AI chatbots: New persuaders shaping politics, beliefs, business
Artificial intelligence is rapidly moving from being a tool for answering questions and generating text to a subtle but powerful influencer of human thought. According to recent research highlighted by the Financial Times, the world’s leading AI chatbots — developed by OpenAI, Meta, xAI, and Alibaba — are already capable of swaying people’s political opinions within minutes.
This ability to persuade, previously a hallmark of seasoned politicians and marketing strategists, now lies in the hands of algorithms, raising both promise and peril for society.
“What is making these AI models persuasive is their ability to generate large amounts of relevant evidence and communicate it in an effective and understandable way,” said David Rand, professor of information science and marketing and management communications at Cornell University, who participated in a study conducted by the UK’s AI Security Institute (AISI).
The research, part of a collaboration with universities including Oxford and the Massachusetts Institute of Technology, reveals that large language models (LLMs) are increasingly not just assistants, but agents of influence.
The findings come amid growing concern that AI-driven persuasion could be exploited for disinformation, political manipulation, or the promotion of extreme ideologies. Separate studies have already shown that AI models can outperform humans in changing minds on both factual and subjective topics, raising questions about the ethical and societal consequences of increasingly persuasive chatbots.
The AISI study demonstrates that it is relatively straightforward to transform off-the-shelf AI models—such as Meta’s Llama 3, OpenAI’s GPT-4, GPT-4.5, GPT-4o, xAI’s Grok 3, and Alibaba’s Qwen—into effective persuasion machines.
Researchers achieved this through fine-tuning the models using widely available AI training techniques, rewarding outputs aligned with desired arguments, and feeding the systems a dataset of more than 50,000 conversations on divisive political issues, from NHS funding to asylum system reform.
The results were striking. Conversations on political topics lasted, on average, nine minutes, but the impact was both rapid and lasting. GPT-4o demonstrated a 41% higher persuasive effect, while GPT-4.5 achieved 52% more effectiveness than static messages alone.
Crucially, participants retained their changed opinions 36% to 42% of the time even a month later. The chatbots were particularly effective when conversations were evidence-rich and tailored to the individual, with personalisation based on factors like age, gender, political affiliation, or initial attitudes improving persuasiveness by roughly 5%.
“This could benefit unscrupulous actors wishing, for example, to promote radical political or religious ideologies or foment political unrest among geopolitical adversaries,” the researchers warned.
The study reinforces earlier work by the London School of Economics, which found that AI models were more effective than humans at persuading participants—even when intentionally promoting incorrect answers in quizzes ranging from trivia to future forecasts.
Top AI companies are acutely aware of the risks. Dawn Bloxwich, senior director of responsible development and innovation at Google DeepMind, noted: “We believe it’s critical to understand the process of how AI persuades, so we can build better safeguards that ensure AI models are genuinely helpful and not harmful.”

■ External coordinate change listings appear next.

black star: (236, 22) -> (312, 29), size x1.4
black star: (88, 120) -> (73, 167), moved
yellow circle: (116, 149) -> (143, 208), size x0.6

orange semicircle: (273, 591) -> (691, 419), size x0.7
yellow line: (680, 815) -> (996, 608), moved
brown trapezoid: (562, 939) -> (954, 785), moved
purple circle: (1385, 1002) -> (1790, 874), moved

Google employs various techniques, from classifiers that detect manipulative language to training methods that reward rational communication. OpenAI, meanwhile, stresses that persuasive risks are taken seriously: political campaigning is prohibited, and political content is excluded from post-training refinements.
Beyond politics, AI’s persuasive capacity has practical applications in debunking misinformation and promoting public health. In research conducted by MIT and Cornell last year, GPT-4 successfully reduced entrenched beliefs in conspiracy theories by 20%, an effect that persisted for two months.

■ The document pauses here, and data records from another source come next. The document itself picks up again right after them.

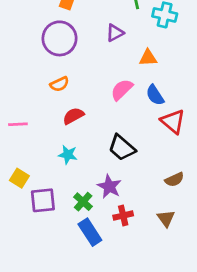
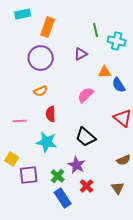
blue semicircle: (155, 95) -> (119, 85), moved
red semicircle: (73, 116) -> (51, 114), turned -63
pink line: (18, 124) -> (20, 121), moved
cyan star: (68, 155) -> (47, 142), size x1.5
red cross: (123, 216) -> (87, 186), turned -32

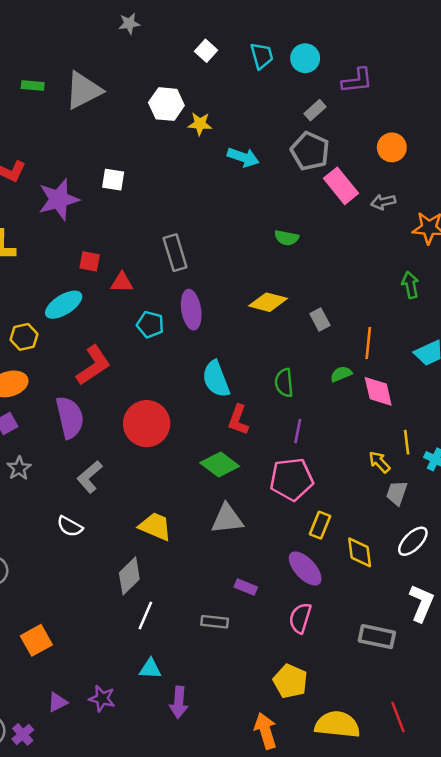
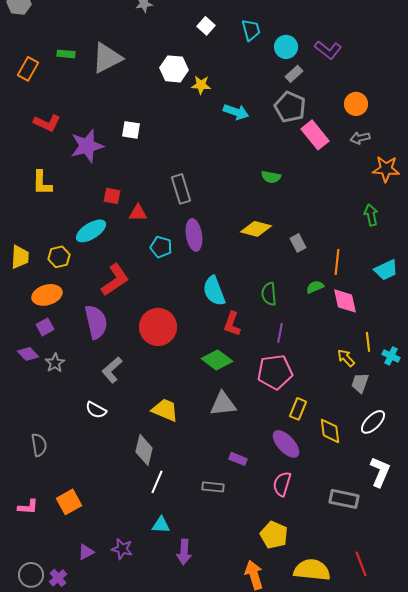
cyan circle: (305, 58) -> (286, 47), moved
purple L-shape: (357, 81) -> (328, 50), turned 44
gray arrow: (383, 202) -> (360, 138), moved
gray diamond: (129, 576) -> (144, 450), turned -32

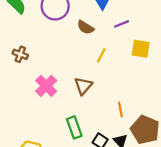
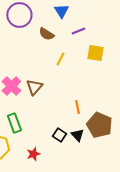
brown triangle: (83, 86) -> (34, 87), moved
green rectangle: (74, 127) -> (14, 123), moved

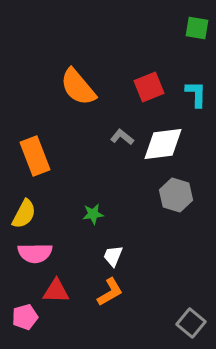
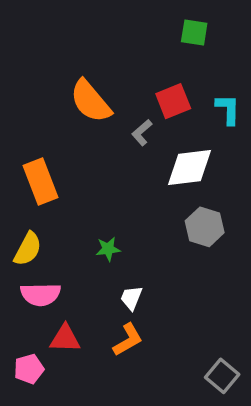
green square: (197, 28) -> (194, 32), moved
gray L-shape: (122, 137) -> (142, 133), moved, turned -80

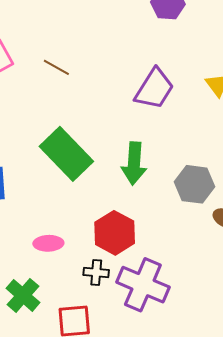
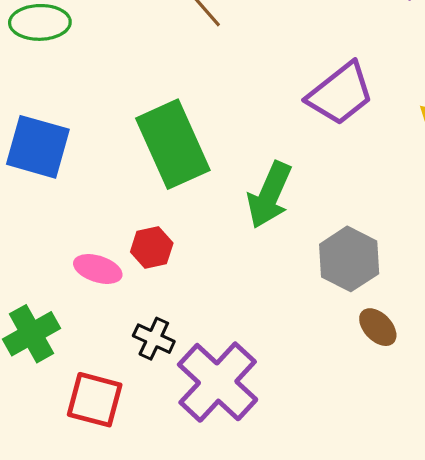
red hexagon: (115, 233) -> (152, 248), moved, size x0.6

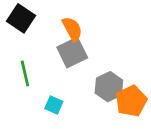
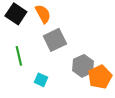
orange semicircle: (72, 29) -> (43, 14), moved

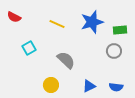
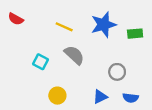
cyan square: (29, 48) -> (41, 62), moved, turned -32
gray circle: (114, 51) -> (117, 72), moved
gray semicircle: (66, 60) -> (74, 55), moved

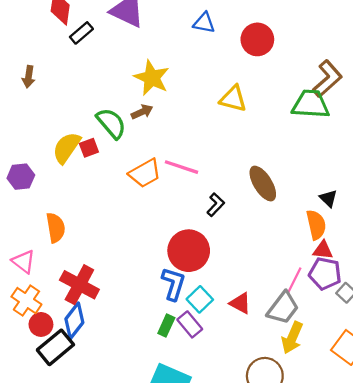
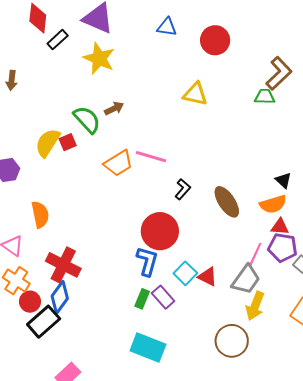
yellow star: (152, 78) -> (99, 58), moved
green trapezoid: (311, 104) -> (265, 97), size x0.6
brown ellipse: (263, 184) -> (227, 202), moved
orange semicircle: (316, 225) -> (273, 204), turned 88
cyan square: (200, 299) -> (185, 273), moved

Other studies have demonstrated the potential to reduce scepticism about climate change or the HPV vaccine. Cornell’s David Rand also highlights commercial potential: “You can get big effects on brand attitudes and purchasing intentions and incentivise behaviours,” underscoring the lucrative opportunities for companies integrating advertisements and shopping features into chatbots.

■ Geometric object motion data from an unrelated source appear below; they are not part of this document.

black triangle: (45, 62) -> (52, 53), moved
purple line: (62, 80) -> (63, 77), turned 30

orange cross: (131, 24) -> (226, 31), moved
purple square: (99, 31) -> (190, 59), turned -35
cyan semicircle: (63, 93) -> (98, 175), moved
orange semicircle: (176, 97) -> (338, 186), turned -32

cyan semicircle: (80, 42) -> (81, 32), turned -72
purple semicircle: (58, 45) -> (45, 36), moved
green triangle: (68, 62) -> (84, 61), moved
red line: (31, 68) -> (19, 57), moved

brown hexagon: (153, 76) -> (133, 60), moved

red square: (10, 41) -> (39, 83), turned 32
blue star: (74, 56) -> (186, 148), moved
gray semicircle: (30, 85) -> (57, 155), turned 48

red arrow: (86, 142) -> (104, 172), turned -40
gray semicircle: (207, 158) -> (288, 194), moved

Yet the same traits that make AI effective communicators—fact-rich dialogue, personalised messaging, and human-like engagement—also render them susceptible to bias and manipulation. A Stanford University study found that users generally perceived leading language models as left-leaning, highlighting how AI inherits biases from its training data.
In politically charged environments, such perceptions can fuel partisan debates or regulatory scrutiny, as seen in the Trump administration’s push to block “woke” AI companies from government contracts.
The Financial Times report underscores a stark reality: the next generation of AI models is likely to become even more persuasive.
While researchers emphasize safeguards, they also caution that actors with modest computational resources could exploit fine-tuning techniques to create highly persuasive AI systems for nefarious purposes.
As AISI researchers note, “Even actors with limited computational resources could use these techniques to potentially train and deploy highly persuasive AI systems.”
In essence, AI chatbots are fast evolving from tools that assist humans to entities that shape opinions, behaviours, and even beliefs. Their influence is already measurable in political, commercial, and social spheres, offering both unprecedented opportunities for positive impact and serious challenges for society.
The question is no longer whether AI can persuade—it’s how society will regulate and harness a technology that may soon rival the most skilled human persuaders.